### Passage donné

|---|

Il faut tout annuler : L’ancien ambassadeur du Japon en Suisse, Mitsuhei Murata, a récemment suggéré que le Japon devrait se résoudre à un « retrait honorable » de son projet d’accueillir les Jeux olympiques de 2020, en raison de l’imprévisibilité de la situation à la centrale nucléaire dévastée de Fukushima n°1. (photo ci-contre : KYODO)
Il est temps de se résoudre à un « retrait honorable »
du projet Tokyo 2020 vu la situation à Fukushima
Brian VICTORIA
Article paru sous le titre original « Time has come for an ‘honorable retreat’ from Tokyo 2020 over Fukushima » le 4 novembre 2015 sur le site The Japan Times.
Traduction française : Odile Girard (Fukushima-is-still-news)
Lettre adressée à Toshiaki Endo, Ministre chargé des Jeux olympiques et paralympiques de Tokyo
Monsieur le Ministre,
Permettez-moi de débuter cette lettre en vous présentant mes condoléances les plus sincères. Mais pourquoi, me direz-vous ? Mes condoléances pour la mort de l’idée que des Jeux olympiques se déroulant sans incident à Tokyo en 2020 pourraient servir de vitrine au renouveau économique du Japon.

|---|

### Données fournies
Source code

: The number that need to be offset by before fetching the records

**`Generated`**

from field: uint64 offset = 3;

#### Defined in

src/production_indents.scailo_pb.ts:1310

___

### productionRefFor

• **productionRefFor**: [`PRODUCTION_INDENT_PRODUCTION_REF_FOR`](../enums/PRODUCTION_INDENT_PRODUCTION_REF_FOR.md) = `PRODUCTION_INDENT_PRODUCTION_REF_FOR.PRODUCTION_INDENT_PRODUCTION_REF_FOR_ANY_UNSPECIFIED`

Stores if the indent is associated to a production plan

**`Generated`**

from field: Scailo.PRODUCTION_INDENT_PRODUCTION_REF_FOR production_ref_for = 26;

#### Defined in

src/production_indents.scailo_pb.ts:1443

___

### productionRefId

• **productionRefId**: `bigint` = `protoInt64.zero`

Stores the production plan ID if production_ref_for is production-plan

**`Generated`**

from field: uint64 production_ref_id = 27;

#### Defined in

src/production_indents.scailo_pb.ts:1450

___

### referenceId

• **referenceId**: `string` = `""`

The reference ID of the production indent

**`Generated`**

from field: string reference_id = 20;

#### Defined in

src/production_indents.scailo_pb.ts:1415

|---|

### Consignes
a) D'après le passage donné, quelle fonction occupait autrefois Mitsuhei Murata ?
b) Relevez chaque ligne des enregistrements contenant la chaîne « offset », en tenant compte de la casse.

### Réponses
a) Il était ambassadeur du Japon en Suisse.

b)
: The number that need to be offset by before fetching the records
from field: uint64 offset = 3;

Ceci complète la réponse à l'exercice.